### DIRECTIONS
Beginning with the line that holds "index pip: (856, 348)" and ending with the last line below, repeat each line exactly, leaving any pictures out.

(Pixel coordinate listings)

——

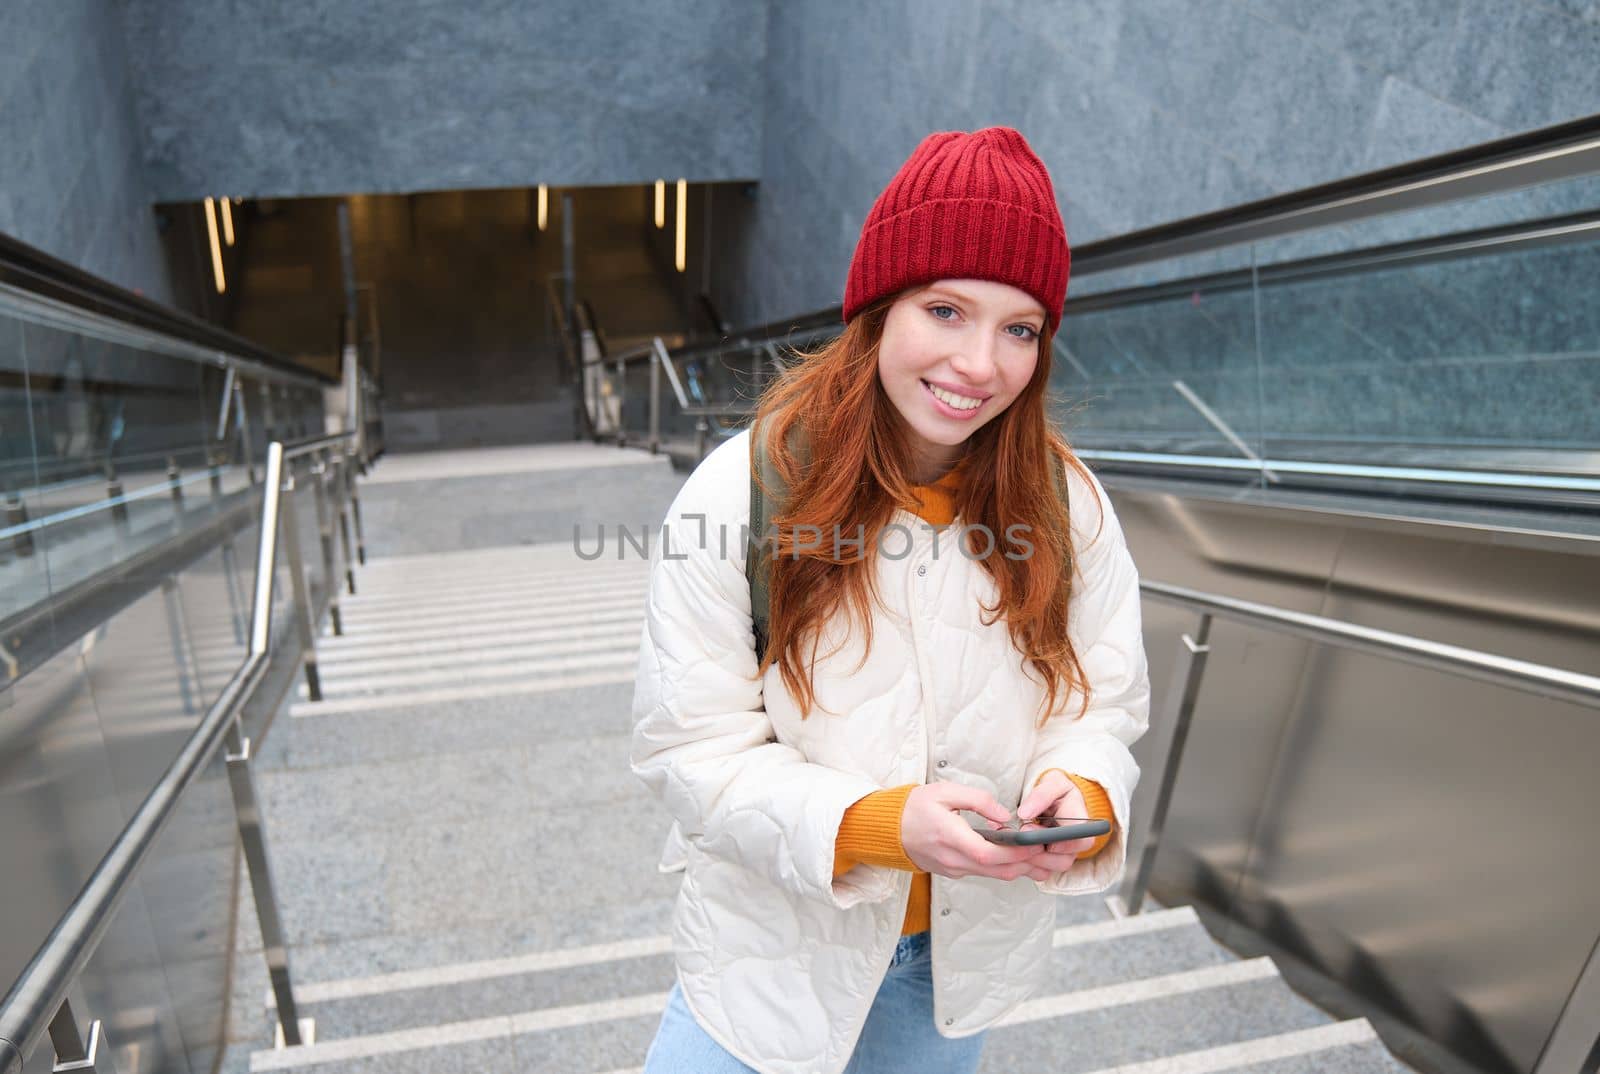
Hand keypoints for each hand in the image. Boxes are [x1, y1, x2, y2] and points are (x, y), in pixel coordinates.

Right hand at [901, 782, 1048, 880]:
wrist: (888, 828)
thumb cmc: (914, 807)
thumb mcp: (945, 791)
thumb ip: (978, 800)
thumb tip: (1005, 816)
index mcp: (949, 837)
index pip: (988, 854)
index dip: (1016, 852)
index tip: (1036, 843)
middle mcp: (952, 859)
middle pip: (997, 870)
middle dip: (1027, 863)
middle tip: (1048, 850)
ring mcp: (953, 868)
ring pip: (994, 875)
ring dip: (1020, 867)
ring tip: (1041, 854)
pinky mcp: (954, 870)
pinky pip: (985, 873)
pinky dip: (1004, 866)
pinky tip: (1018, 855)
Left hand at [1013, 771, 1095, 882]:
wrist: (1054, 798)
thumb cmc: (1057, 791)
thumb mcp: (1053, 783)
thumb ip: (1041, 796)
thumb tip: (1025, 813)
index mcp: (1080, 822)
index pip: (1082, 840)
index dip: (1064, 844)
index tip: (1041, 836)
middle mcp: (1073, 843)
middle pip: (1064, 860)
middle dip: (1038, 852)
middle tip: (1021, 834)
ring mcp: (1061, 855)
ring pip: (1048, 869)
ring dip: (1027, 859)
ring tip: (1011, 842)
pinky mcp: (1047, 861)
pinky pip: (1036, 872)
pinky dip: (1021, 864)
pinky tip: (1009, 850)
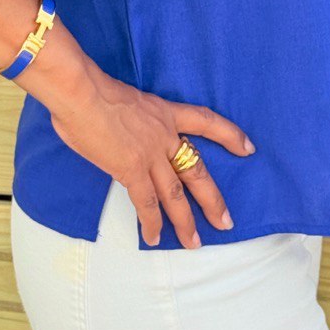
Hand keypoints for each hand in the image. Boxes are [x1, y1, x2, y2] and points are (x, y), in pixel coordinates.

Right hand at [49, 69, 254, 248]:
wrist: (81, 92)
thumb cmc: (91, 87)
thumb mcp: (125, 97)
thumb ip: (132, 117)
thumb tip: (119, 130)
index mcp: (165, 111)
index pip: (205, 121)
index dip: (229, 135)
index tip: (247, 148)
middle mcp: (164, 135)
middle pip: (197, 170)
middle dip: (212, 198)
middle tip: (226, 221)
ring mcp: (150, 154)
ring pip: (175, 194)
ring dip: (185, 221)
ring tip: (194, 242)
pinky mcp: (131, 169)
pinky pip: (146, 202)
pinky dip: (150, 222)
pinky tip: (153, 237)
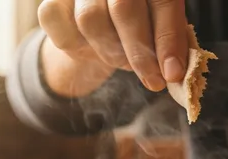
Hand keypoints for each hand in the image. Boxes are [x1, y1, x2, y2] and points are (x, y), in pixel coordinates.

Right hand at [38, 0, 188, 92]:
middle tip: (153, 81)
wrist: (99, 21)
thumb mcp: (161, 28)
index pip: (163, 2)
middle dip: (140, 53)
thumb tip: (175, 73)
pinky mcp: (52, 5)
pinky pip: (65, 35)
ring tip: (123, 61)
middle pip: (124, 8)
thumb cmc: (139, 24)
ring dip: (112, 53)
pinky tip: (94, 49)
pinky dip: (82, 52)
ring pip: (91, 20)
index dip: (168, 39)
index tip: (172, 73)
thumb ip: (172, 44)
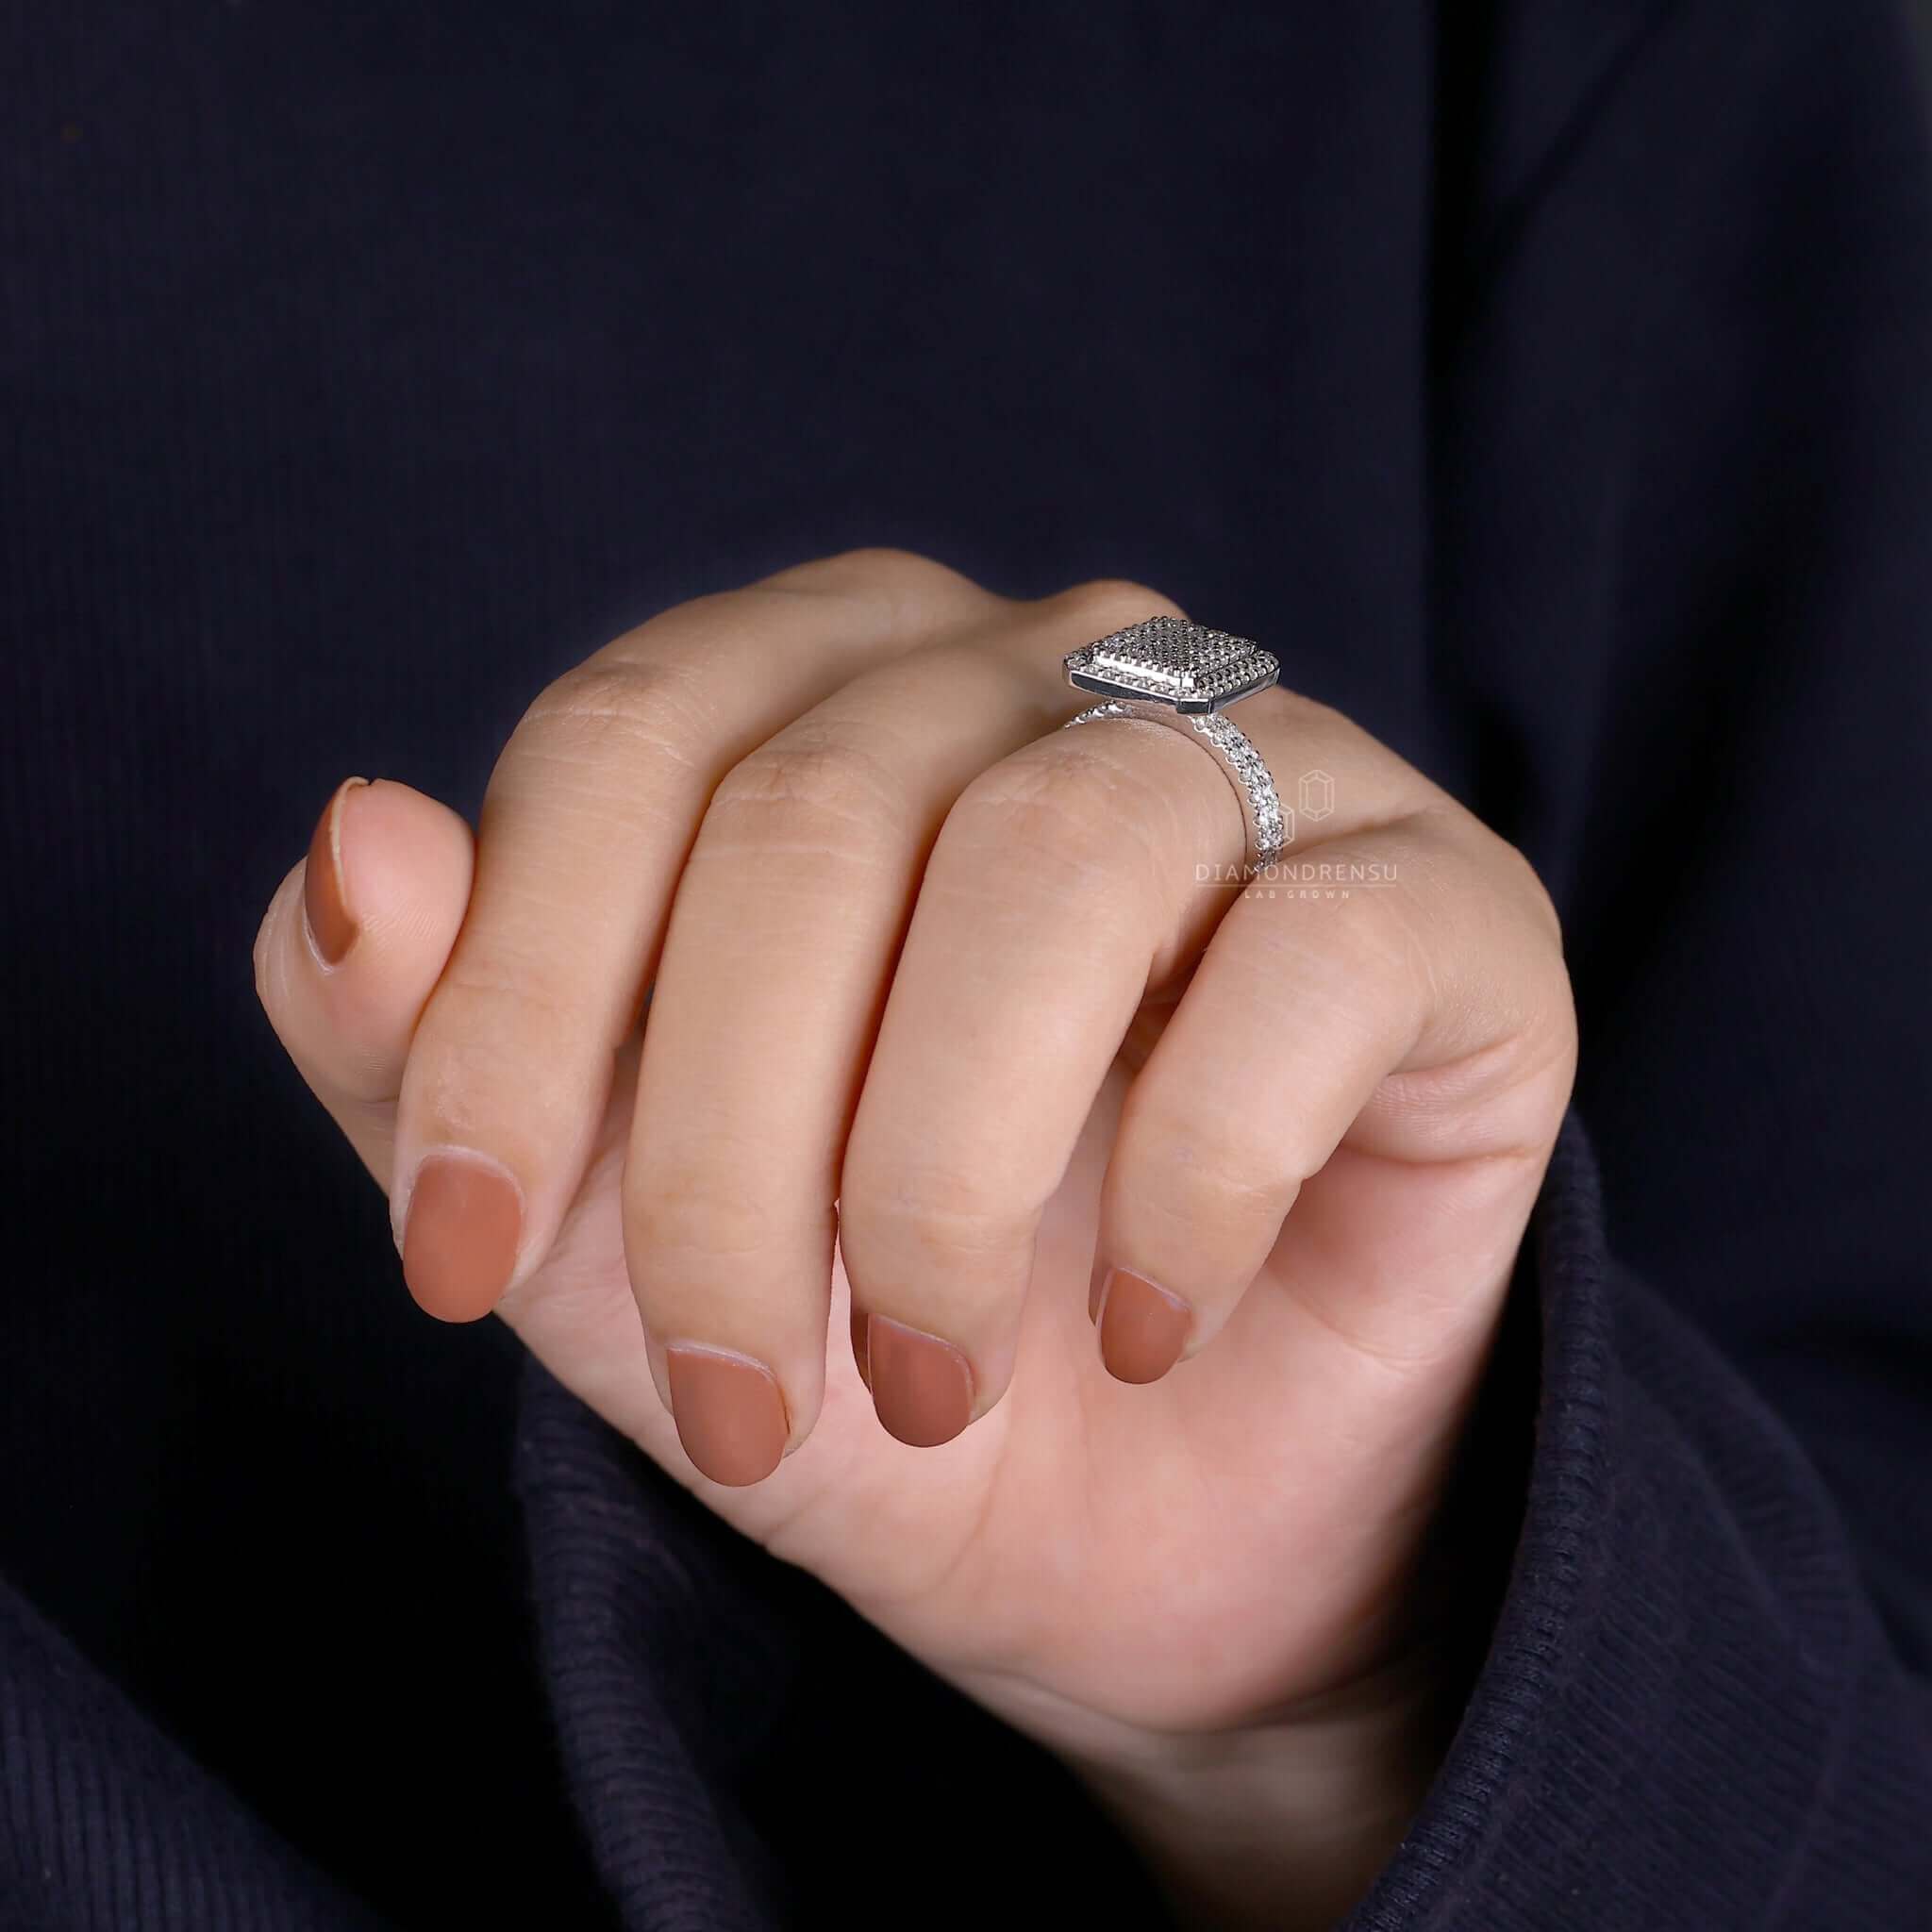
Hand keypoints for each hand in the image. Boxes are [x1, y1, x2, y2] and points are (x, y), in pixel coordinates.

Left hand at [255, 550, 1574, 1926]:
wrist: (1145, 1523)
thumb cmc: (858, 1347)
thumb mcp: (594, 1240)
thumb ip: (429, 1042)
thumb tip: (354, 839)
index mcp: (829, 693)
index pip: (626, 740)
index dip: (510, 1010)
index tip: (460, 1268)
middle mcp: (1046, 673)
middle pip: (819, 817)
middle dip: (732, 1160)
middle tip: (745, 1404)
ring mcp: (1266, 762)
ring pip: (1057, 863)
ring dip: (947, 1177)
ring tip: (935, 1380)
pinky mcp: (1438, 903)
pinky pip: (1306, 961)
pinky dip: (1189, 1182)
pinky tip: (1154, 1323)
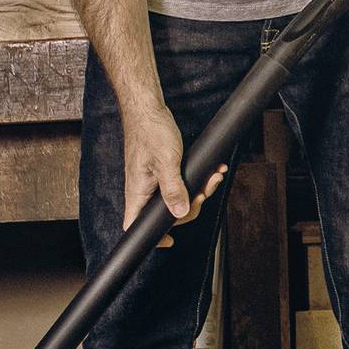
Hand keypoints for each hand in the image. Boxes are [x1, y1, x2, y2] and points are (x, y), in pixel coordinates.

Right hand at [122, 105, 225, 244]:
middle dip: (191, 206)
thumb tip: (180, 213)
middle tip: (204, 191)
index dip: (151, 237)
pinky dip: (197, 180)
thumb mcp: (166, 162)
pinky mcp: (162, 171)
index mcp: (138, 193)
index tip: (170, 240)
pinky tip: (211, 171)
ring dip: (199, 190)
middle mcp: (144, 190)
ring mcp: (153, 181)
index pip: (134, 226)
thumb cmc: (151, 132)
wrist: (149, 108)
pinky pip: (181, 183)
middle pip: (166, 214)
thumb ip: (173, 189)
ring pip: (178, 197)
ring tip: (213, 178)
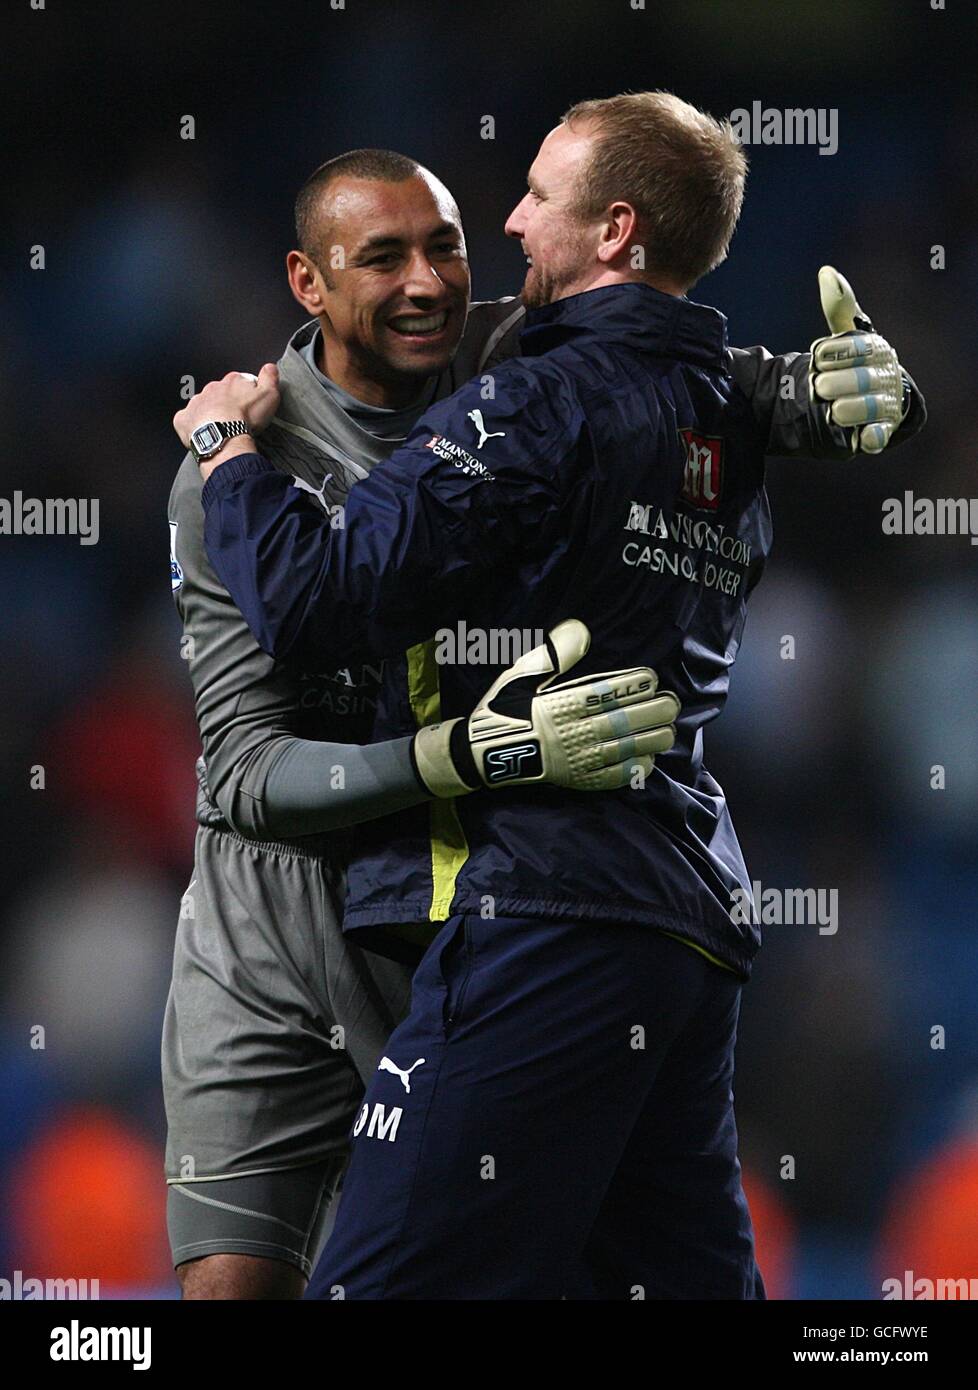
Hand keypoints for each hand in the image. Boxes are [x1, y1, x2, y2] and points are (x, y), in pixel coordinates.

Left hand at [173, 363, 280, 462]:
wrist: (224, 436)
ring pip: (204, 405)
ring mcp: (198, 403)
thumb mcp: (269, 395)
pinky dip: (194, 424)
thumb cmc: (244, 418)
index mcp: (231, 382)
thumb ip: (270, 378)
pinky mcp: (186, 419)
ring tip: (222, 428)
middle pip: (220, 393)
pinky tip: (204, 432)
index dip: (244, 392)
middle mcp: (212, 389)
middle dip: (226, 403)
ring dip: (210, 413)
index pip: (238, 381)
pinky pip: (188, 419)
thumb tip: (270, 367)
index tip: (249, 403)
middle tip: (236, 418)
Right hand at [412, 619, 679, 796]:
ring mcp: (576, 760)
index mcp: (558, 706)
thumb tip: (580, 628)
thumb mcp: (521, 674)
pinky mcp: (577, 780)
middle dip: (650, 712)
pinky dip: (633, 769)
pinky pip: (611, 777)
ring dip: (649, 739)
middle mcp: (570, 733)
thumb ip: (553, 653)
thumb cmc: (504, 709)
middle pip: (619, 723)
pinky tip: (650, 759)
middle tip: (672, 702)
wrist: (484, 754)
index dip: (630, 686)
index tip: (651, 678)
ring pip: (621, 751)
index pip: (601, 694)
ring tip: (669, 729)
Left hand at [809, 266, 907, 454]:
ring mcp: (884, 404)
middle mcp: (884, 375)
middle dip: (835, 383)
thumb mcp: (848, 335)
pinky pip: (878, 436)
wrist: (875, 395)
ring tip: (832, 410)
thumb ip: (838, 308)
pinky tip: (863, 437)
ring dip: (847, 408)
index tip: (818, 356)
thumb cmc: (857, 361)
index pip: (856, 348)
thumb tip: (827, 272)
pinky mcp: (880, 431)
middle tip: (820, 386)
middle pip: (860, 379)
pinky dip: (872, 437)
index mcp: (875, 349)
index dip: (833, 353)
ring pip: (868, 407)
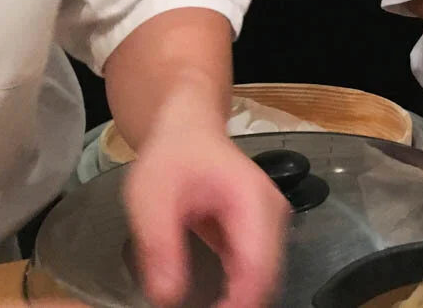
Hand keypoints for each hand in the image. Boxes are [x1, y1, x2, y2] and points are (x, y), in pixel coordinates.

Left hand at [123, 125, 288, 307]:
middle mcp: (271, 213)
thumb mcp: (151, 198)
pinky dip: (238, 290)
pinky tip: (216, 302)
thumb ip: (159, 247)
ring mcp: (269, 224)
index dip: (238, 300)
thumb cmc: (173, 156)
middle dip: (240, 303)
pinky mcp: (260, 233)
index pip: (258, 264)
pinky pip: (257, 270)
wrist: (189, 131)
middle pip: (268, 276)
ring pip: (266, 278)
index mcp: (251, 200)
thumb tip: (168, 296)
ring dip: (240, 299)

——

### TASK OUTPUT
index pip: (856, 348)
thumb tip: (827, 272)
pinky mcp: (880, 431)
middle tip: (820, 386)
middle pip: (860, 379)
pinky dip: (872, 437)
index mcp: (875, 349)
index dip: (833, 353)
ring pip: (868, 407)
Hand keypoints for each hand in the image. Boxes are [x1, y1, x2, y2] and points are (x, y), in pixel coordinates.

Left hand at [123, 125, 288, 307]:
middle mcp: (271, 213)
thumb mcp: (151, 198)
pinky dip: (238, 290)
pinky tip: (216, 302)
thumb ip: (159, 247)
ring mcp: (269, 224)
index dip: (238, 300)
thumb cmc: (173, 156)
middle dip: (240, 303)
pinky mcp: (260, 233)
index pip: (258, 264)
pinky pip: (257, 270)
wrist: (189, 131)
middle pip: (268, 276)
ring pip: (266, 278)
index mcp: (251, 200)
thumb tip: (168, 296)
ring dip: (240, 299)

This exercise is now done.